3.1.1. Materials and methods Cell lines expressing fluorescent mithondria (Vero-Mito)

The Vero epithelial cells (ATCC) were maintained under standard culture conditions as described in other works from this lab [20-21], and in another chapter of this book [22]. The temperature was set at 37°C in a humidified atmosphere of 95% air and 5% carbon dioxide. The monoclonal cell line over-expressing the plasmid pmKate2-Mito (Evrogen®) were obtained with a cell sorter (Moflo XDP, Beckman Coulter®), with ulterior antibiotic selection (Kanamycin) of transfectants during 21 days in accordance to the experimental procedures described in detail in [23]. Virus preparation, titration and infection protocols

The strain New Guinea of Dengue Virus Serotype 2 (DENV-2) was grown and maintained in insect cells C6/36 HT under the standard practices as described in [20, 21], and this book [22]. Briefly the DENV were amplified at a very low MOI (multiplicity of infection) to avoid genetic drift and apparition of DIs (defective interfering particles), which could be altering the whole data concerning the real synchronized infections [24]. Viral titers were detected by plaque assay, using a Vero cell monolayer culture under 1% methylcellulose overlay medium as it was reported by [20, 21]. The viral infections were done by the same way of our previously reported works [20, 21], with the difference that for live cell imaging the cells were seed and registered in 35-mm glass bottom dishes (MatTek Corporation) with 0.7 mm in thickness of the glass coverslides, which is adequate in refraction index for this kind of inverted confocal microscope for registering living cells. The negative controls of infections were named mock infections, as it had been standardized traditionally for the virology community [24]. Live cell imaging

The Vero-Mito (3x105 cells) cell line was seed in Petri dishes adequate for living cells with bottom with coverslide of 0.17 mm, and previous to the register the normal culture medium used was changed by a DMEM without red phenol for avoiding the autofluorescence of this pH-indicator chemical. The videos of living cells over expressing fluorescent mitochondria (+/- infections) were obtained with a confocal microscopy based on disk spinning Unit (Olympus®IX-81 DSU), coupled to incubator and mixing gases Tokai-Hit Co® systems, which regulate the micro environment of cell culture with temperature and carbon dioxide in all system. The mock infections and infections of the overnight micrographs were captured in an OrcaR2CCD (Hamamatsu®) ultra-refrigerated camera with electro multiplier, coupled to the illumination systems with Arc burners of 150 W constituted by mercury-xenon or xenon lamps (Olympus®-MT10 Illumination System). The photonic signals emitted by the biological specimen were transduced to electromagnetic waves for the CCD (charge coupled device), transmitted by a light fiber 2 m of single quartz to the Workstation Xcellence-Pro (Olympus®) for image processing, which also include the application of deconvolution tools for improving the signal/noise ratio of images.

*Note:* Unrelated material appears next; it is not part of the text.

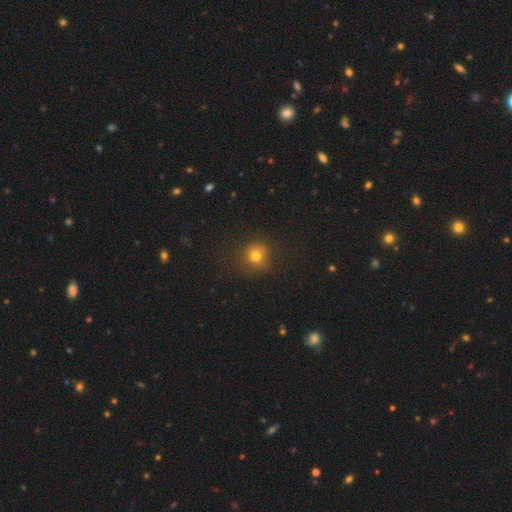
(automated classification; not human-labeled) smooth-or-featured: smooth: 77% | star or artifact: 16% | featured or disk: 7%
  how-rounded: round: 92% | in between: 7% | cigar-shaped: 1%
  merging: none: 85% | minor disturbance: 9% | major disturbance: 4% | merger: 1%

3.2. Image segmentation and extraction of information

A total of nine videos generated by LCI where studied. Four of them correspond to mock cells (uninfected) and five to infected cells. Each video has 36 frames taken each 20 min for a period of 12 h. The videos are recorded in color at 1024x1344ppi resolution. As the color has no relevant information, they have been converted into gray scale. The last 34 vertical lines of each frame were dismissed in order to get rid of the microscope watermark. Then the resolution has been decreased to 495 x 672. The cells in this study have been selected under the following criteria:

  • The whole cell is present in any frame of the video and the nucleus was clearly distinguishable on any frame.

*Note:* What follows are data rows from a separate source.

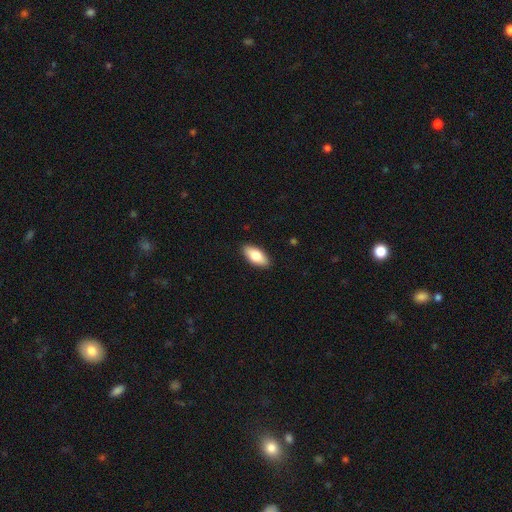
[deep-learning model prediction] This is likely a smooth galaxy (79%). How rounded: clearly in between (88%). Merging: clearly none (89%).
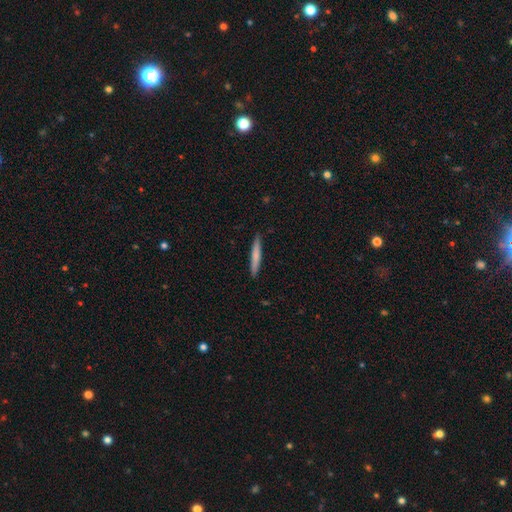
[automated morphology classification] This is likely a smooth galaxy (70%). How rounded: clearly cigar-shaped (95%). Merging: clearly none (90%).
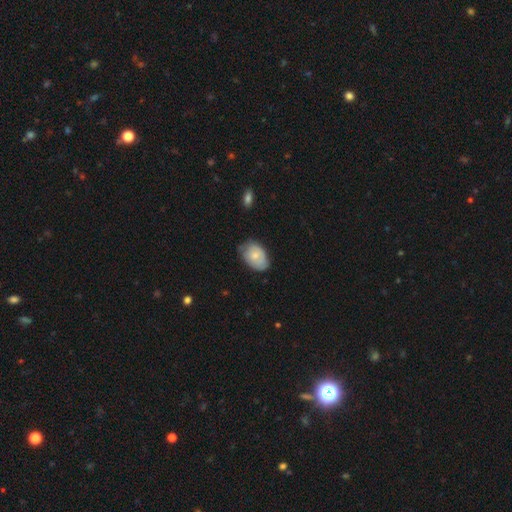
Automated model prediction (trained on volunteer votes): Smooth or featured?
  - smooth: 64% *
  - featured or disk: 30%
  - star or artifact: 6%
How rounded?
  - in between: 85% *
  - round: 14%
  - cigar-shaped: 1%
Merging?
  - none: 58% *
  - minor disturbance: 34%
  - major disturbance: 6%
  - merger: 2%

  • There were not other cells too close, so the mitochondrial distribution does not seem to be overlapped with those from neighbor cells.

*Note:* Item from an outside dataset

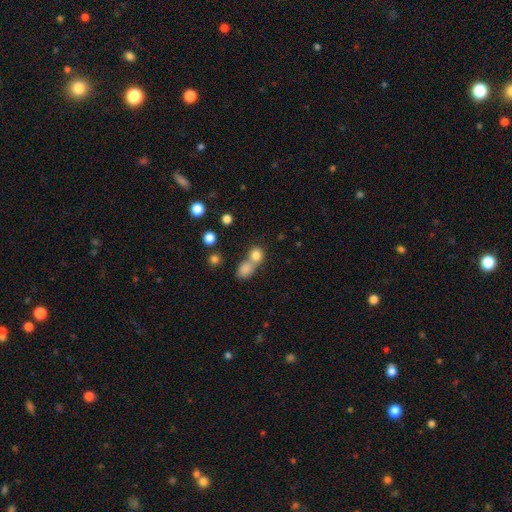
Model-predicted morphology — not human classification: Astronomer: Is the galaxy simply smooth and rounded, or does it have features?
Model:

Under this procedure, 11 cells were selected, 4 mock and 7 infected. Any selected cells were modeled as having an elliptical nuclei, by manually choosing four points on the nuclei borderline and applying the Hough transform [25] (see Figure 3 and 4). The nucleus and the cell are proven to be approximately aligned [26] so the nuclear envelope is approximated by another ellipsis centered in the nuclei, with the same inclination and the axis twice as long. This rudimentary model provides us with the necessary segmentation to perform the cell tracking by simply creating a mask over the region where the ellipsis is located for any frame in the video. The images are stored as intensity matrices where each entry is a pixel. Masks are stored as matrices of the same dimension, whose entries take values of zero or one. If the pixel belongs to the segmented region the associated mask value is one. Those matrices are stored in binary format to be processed in a Python script that takes advantage of numpy and Scipy libraries for further analysis.

Figure 3.

An infected cell appearing in the original image present on video.

Figure 4.

The segmented region used to track and study the cell. Nucleus is modeled as having an elliptic shape. The exterior membrane is modeled as a concentric ellipsis with the major semi axis twice as long as the nucleus.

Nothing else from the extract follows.